In the scene on the Temple, Emperor Caeser Augustus, depicted as Pharaoh, arrives and offers wine to the deities Hathor and Horus, so we created an animated version of this. In the original scene, the glyphs represent the dialogue between the emperor and the deities, so we highlighted the glyphs and made them larger. We also used the animation to explain how seemingly flat figures in Egyptian art actually represent 3D scenes, like in the case shown below, where Hathor seems to be behind Horus, but in reality they were side by side.
We knew that presenters using Color The Temple would need something to control what is highlighted or shown during the animation, so we thought the natural interaction would be to have a mobile controller. This led us to design an application with an interface that would trigger different scenes at the appropriate moment.

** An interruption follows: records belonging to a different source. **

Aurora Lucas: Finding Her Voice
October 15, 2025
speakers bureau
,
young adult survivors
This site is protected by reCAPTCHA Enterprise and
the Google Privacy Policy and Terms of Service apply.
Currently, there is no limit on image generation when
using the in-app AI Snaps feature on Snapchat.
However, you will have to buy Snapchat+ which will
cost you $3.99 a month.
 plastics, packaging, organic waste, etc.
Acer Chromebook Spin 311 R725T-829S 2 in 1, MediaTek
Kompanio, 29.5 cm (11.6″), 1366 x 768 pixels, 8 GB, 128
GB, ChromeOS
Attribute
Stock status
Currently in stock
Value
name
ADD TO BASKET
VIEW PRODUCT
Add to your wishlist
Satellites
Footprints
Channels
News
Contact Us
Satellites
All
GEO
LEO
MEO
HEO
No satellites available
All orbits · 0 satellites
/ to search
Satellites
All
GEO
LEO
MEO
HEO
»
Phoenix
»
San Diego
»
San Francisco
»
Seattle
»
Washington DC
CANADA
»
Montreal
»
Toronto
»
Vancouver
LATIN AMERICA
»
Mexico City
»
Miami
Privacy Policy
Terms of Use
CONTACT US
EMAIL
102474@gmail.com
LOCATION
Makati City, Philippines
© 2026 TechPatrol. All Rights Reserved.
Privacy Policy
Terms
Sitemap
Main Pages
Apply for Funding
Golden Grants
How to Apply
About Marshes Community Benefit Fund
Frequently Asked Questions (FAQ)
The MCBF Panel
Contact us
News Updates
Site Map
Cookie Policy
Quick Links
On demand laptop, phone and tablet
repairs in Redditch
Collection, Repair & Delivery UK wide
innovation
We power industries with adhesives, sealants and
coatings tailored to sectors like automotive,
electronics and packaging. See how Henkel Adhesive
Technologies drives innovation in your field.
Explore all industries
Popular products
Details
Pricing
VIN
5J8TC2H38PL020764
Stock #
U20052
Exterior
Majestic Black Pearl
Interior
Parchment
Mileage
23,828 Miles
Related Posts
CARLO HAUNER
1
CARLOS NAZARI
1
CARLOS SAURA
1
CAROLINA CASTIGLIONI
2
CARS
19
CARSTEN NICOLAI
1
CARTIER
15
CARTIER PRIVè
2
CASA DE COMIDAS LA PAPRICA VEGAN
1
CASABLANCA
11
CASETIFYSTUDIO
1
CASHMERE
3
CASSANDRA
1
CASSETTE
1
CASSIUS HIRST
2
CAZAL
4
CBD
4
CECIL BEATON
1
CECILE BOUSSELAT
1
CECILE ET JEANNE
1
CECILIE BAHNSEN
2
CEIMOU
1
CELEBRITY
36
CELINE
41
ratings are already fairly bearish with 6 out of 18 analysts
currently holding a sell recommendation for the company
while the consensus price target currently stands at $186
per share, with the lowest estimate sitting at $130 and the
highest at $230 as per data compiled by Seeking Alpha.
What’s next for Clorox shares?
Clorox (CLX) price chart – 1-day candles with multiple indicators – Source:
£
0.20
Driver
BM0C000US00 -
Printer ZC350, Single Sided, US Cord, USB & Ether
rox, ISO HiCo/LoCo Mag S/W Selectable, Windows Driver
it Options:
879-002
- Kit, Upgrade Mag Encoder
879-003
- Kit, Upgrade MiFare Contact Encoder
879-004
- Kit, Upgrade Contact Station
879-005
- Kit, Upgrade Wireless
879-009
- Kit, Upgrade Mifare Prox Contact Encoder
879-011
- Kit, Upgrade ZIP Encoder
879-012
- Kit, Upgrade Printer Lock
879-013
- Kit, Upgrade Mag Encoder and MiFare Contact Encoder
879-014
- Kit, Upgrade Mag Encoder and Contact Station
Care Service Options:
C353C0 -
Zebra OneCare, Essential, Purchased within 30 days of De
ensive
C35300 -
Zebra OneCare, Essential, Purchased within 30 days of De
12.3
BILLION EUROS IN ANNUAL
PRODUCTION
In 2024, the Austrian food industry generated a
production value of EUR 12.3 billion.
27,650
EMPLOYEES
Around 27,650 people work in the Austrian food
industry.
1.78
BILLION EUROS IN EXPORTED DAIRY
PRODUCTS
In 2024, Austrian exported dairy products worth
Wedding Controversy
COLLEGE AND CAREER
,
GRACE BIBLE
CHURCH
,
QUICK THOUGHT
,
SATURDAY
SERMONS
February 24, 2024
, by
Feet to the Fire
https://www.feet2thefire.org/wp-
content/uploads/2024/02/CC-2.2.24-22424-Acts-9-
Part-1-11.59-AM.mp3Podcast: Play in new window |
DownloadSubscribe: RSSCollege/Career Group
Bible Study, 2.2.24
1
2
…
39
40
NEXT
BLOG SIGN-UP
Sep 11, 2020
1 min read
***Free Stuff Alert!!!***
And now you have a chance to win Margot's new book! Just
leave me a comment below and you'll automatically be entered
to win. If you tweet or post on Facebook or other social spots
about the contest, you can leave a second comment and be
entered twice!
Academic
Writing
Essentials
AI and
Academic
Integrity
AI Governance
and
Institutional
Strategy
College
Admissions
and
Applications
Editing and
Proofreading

We connected an openFrameworks application to our interface controller, which was just a web page, using Spacebrew, an open toolkit to connect interactive platforms. Our interface featured sequenced buttons (which was decided based on the presenter's discourse) that the presenter could use during their presentation.
Evenings in the Temple
On-site tests were crucial to the success of the project, so we visited the Temple on several evenings. We even started our visits before we had the final results from our research so that we could test different equipment and tools throughout the process.
The colors slightly changed when projected onto sandstone instead of a white wall, and because of this, Erin took her research sessions to the Temple. We compared what the colors looked like in facsimiles and field photos to our projection on the Temple to try to get as close of a color match as possible. The ambient light also changed the way we perceived the final output, so we often tweaked colors in real time until we got the correct match.
When we finished the project, Erin presented Color The Temple a few times to prove that the tool provided an enhanced way to present to a broader audience. Guests included illustrious people like Philippe de Montebello, the former director of the Met for over thirty years, current Director Thomas Campbell, and Associate Director Carrie Rebora Barratt.
We presented Color The Temple to the public for the first time during Teens Take the Met on October 16, 2015, followed by presentations to a large crowd during the Apollo Circle Supper Club and other private events. The project was well received by the public, which confirmed that there's an interest in learning from innovative, interactive experiences like projection mapping.
Through rigorous research, prototyping, discussion, and iteration, we have managed to cast new light on the Temple by presenting it in a fashion much closer to its original form for the first time in many millennia. Using relatively recent advances in software, we were able to experiment with restoration using nondestructive means (projected light rather than a material like paint) to temporarily display content without presenting any challenges for conservation.
It is our hope that this project will serve as the starting point for future discussion and work. There are several possibilities for future research—including expanding the projection area to include additional scenes beyond the one selected for our project, providing additional pedagogical layers to the existing content, and creating opportunities to present the work to broader audiences.
Teaching Museum visitors about The Temple of Dendur through projected light and animations opened up new avenues of inquiry, brought about new ways of thinking, and made us look for answers outside of traditional research methods. This project has been an engaging, collaborative experience, bringing together expertise in technology and academic scholarship in a way only possible in the MediaLab.